The primary outcome of aspiration was no different in the two groups; 0.6% in the cricoid group and 0.5% in the sham group. On the authors statistical analysis they argue that they failed to demonstrate the noninferiority of the sham procedure. However, the trial recruitment targets were based on an estimated prevalence of aspiration of 2.8% which is far higher. The effect of this lower prevalence in the study means that the study is effectively underpowered to detect the inferiority margins (a 50% difference) that the authors sought. Indeed the potential differences the authors were considering were actually quite large even with a 2.8% prediction of aspiration rate.
So we have ended up with an underpowered trial and thus it is tempting to dismiss the results, but perhaps we should think again. The results tell us that the incidence of aspiration is actually very low, and that there does not appear to be any signal that cricoid affects the incidence of aspiration. If you are interested in this sort of thing you can use an online stats calculator to work out what the sample size required would be for a study that assumed an aspiration rate of 0.5% and which sought to investigate a non-inferiority rate of 1.5x the expected (a difference they sought in this study). I’ll save you the trouble and tell you that my estimate is that it’s roughly a trial recruiting about 34,000 patients, so 9-10 times the number of patients in this study5.
If you are feeling particularly nerdy then you might ask yourself what the confidence intervals around the rate of aspiration are across the whole cohort. This is a bit naughty as a post hoc thought, but if we consider the overall rate of aspiration in this study to be 19 patients in 3472 studied then the event rate overall is 0.55% and the confidence intervals go from 0.3% to 0.8%. So basically this is a pretty rare event and thus any intervention that you are going to use to affect the overall rate is going to have a very large NNT unless it is incredibly effective, which on the results of this trial seem highly unlikely.
That’s the primary outcome, but what about the secondary outcomes?
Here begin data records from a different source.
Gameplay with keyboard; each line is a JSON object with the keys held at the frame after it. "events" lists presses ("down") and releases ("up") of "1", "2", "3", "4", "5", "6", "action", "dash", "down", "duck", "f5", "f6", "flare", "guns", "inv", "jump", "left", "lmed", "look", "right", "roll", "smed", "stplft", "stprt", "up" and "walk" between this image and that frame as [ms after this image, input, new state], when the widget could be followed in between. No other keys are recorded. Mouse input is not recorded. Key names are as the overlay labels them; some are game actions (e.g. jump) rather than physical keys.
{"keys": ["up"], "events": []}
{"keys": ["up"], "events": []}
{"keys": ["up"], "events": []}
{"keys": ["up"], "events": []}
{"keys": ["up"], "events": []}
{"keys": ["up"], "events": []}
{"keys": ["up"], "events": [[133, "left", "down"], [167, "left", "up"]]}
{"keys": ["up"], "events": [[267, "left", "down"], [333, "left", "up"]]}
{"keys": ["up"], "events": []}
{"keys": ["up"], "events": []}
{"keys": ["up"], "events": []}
They also looked at difficulty, laryngoscopy and intubation times and in this respect there were arguably advantages to the sham technique, but the importance of these clinically is probably not that great.
You should also look at other reviews of this paper that place the results in context.
- JAMA Surgery Editorial by Samuel Tisherman6
- The case of the inferior superiority on EMCRIT with Rory Spiegal7
What’s the clinical bottom line?
On the basis of this and other trials there is no compelling evidence for the use of cricoid pressure in operating department patients, but there is no real evidence of serious harm either. It looks likely that laryngoscopy may be easier without it in place.
So on balance, and arguably not on the strongest of evidence cricoid pressure is probably not doing a great deal in this group of patients. However, there are groups of patients in whom this evidence clearly does not apply, the pregnant, the paediatric, and perhaps those in whom regurgitation is extremely likely such as small bowel obstruction. In those cases I’ll take the judgement of an expert anaethetist every time. We must always be cautious in extending the evidence beyond the patient populations it was created with.
Specifically for us in the ED we don’t know whether we can directly transfer that opinion yo our patients. However, other studies, albeit smaller and less rigorous ones also question the effectiveness of cricoid in emergency patients8–11. In Virchester I’ll carry on not using it in most cases, but I accept that this is an evidence light decision.